If I am convinced we have anchored correctly, yet the fish aren't biting, I'll stubbornly fish until one is caught. Sportboat captains in their fishing search must move around because their paying customers demand action.

What is a bite? That's up to you. But if you have caught one quality fish, stay there and fish for more. Don't get ants in your pants.
6. Patience: Patience is the rule most broken by anglers. It's easy to haul anchor and move from place to place using the mobility of a boat to cover lots of area when apparently they aren't biting. This mobility is the main reason for the lack of patience it causes. The same happens to the shore angler who can move, an move, an move impatiently down the shoreline from one spot to the next never catching anything. The point being, that anglers shouldn't let the ease of moving around let them pass up fish that will bite with a little patience. How long you spend fishing a spot depends on the following:

1. The conditions of that spot.

2. What tackle tactics you are deploying for the type fish that inhabit the spot.

3. Your preparations before going to that spot.

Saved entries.
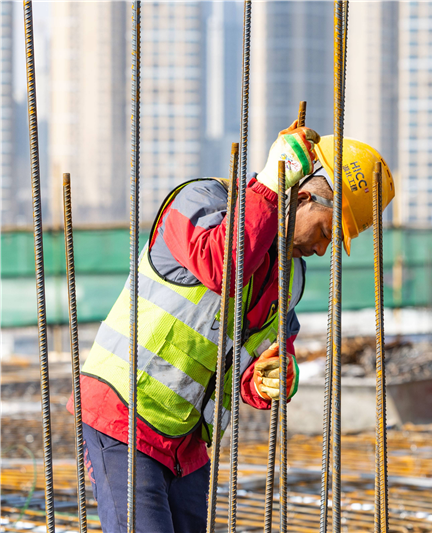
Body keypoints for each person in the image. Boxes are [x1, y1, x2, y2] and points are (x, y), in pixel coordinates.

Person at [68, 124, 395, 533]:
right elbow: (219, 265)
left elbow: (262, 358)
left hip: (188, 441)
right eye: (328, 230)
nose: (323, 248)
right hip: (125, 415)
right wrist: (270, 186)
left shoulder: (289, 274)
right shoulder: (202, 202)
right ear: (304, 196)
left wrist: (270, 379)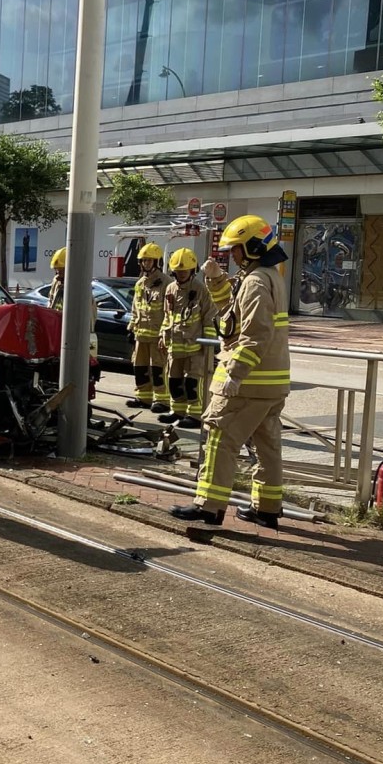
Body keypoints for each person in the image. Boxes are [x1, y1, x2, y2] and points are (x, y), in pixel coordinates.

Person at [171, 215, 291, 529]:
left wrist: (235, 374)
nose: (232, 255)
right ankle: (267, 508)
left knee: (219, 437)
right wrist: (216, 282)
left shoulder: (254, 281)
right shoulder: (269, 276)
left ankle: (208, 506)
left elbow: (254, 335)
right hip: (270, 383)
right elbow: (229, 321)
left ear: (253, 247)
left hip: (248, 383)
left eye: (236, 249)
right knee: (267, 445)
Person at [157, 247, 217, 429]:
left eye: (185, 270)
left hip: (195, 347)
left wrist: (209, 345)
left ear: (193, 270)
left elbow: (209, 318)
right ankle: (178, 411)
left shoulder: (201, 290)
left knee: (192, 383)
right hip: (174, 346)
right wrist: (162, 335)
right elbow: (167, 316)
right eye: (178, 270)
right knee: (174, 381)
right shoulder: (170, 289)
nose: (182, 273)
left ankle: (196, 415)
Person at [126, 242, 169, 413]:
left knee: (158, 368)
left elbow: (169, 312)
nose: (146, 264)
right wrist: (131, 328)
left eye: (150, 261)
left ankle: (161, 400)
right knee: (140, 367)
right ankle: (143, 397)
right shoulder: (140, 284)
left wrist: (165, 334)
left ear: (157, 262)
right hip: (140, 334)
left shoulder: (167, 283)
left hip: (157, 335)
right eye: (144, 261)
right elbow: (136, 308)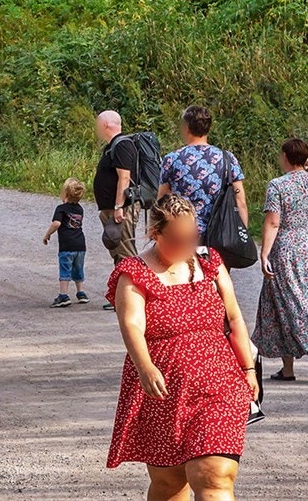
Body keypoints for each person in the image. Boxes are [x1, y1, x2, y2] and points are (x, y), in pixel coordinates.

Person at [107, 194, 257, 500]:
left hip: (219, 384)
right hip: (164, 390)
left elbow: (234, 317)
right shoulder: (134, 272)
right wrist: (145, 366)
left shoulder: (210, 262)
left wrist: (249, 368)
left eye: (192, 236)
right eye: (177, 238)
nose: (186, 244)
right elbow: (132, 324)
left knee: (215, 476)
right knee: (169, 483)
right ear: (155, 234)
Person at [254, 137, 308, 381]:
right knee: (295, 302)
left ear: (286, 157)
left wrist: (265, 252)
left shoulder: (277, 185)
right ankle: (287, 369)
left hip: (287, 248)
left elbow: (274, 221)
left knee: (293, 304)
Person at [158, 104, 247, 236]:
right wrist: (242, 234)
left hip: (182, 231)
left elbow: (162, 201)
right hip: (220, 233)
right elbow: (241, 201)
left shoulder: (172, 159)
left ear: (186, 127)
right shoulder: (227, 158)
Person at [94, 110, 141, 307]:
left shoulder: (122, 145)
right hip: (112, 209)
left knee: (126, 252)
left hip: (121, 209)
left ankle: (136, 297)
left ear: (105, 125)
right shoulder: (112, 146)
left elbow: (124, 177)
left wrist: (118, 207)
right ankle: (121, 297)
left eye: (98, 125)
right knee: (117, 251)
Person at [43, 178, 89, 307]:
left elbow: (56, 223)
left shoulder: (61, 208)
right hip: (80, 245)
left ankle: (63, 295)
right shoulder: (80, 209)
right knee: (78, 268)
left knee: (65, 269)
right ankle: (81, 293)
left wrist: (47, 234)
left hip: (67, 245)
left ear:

WORK ORDER A.
Answer these questions from the fishing passage:
(i) According to the passage, why must sportboat captains move around?
(ii) Which rule does the passage say anglers break most?
(iii) What is the first item listed among the factors that determine how long to fish a spot?
WORK ORDER B. Transcribe the fishing passage, starting at the words "What is a bite?" and ending after "inhabit the spot.".

TASK RESULT A.
(i) Their paying customers demand action.
(ii) Patience.
(iii) The conditions of that spot.

TASK RESULT B.
What is a bite? That's up to you. But if you have caught one quality fish, stay there and fish for more. Don't get ants in your pants.
6. Patience: Patience is the rule most broken by anglers. It's easy to haul anchor and move from place to place using the mobility of a boat to cover lots of area when apparently they aren't biting. This mobility is the main reason for the lack of patience it causes. The same happens to the shore angler who can move, an move, an move impatiently down the shoreline from one spot to the next never catching anything. The point being, that anglers shouldn't let the ease of moving around let them pass up fish that will bite with a little patience. How long you spend fishing a spot depends on the following:

1. The conditions of that spot.

2. What tackle tactics you are deploying for the type fish that inhabit the spot.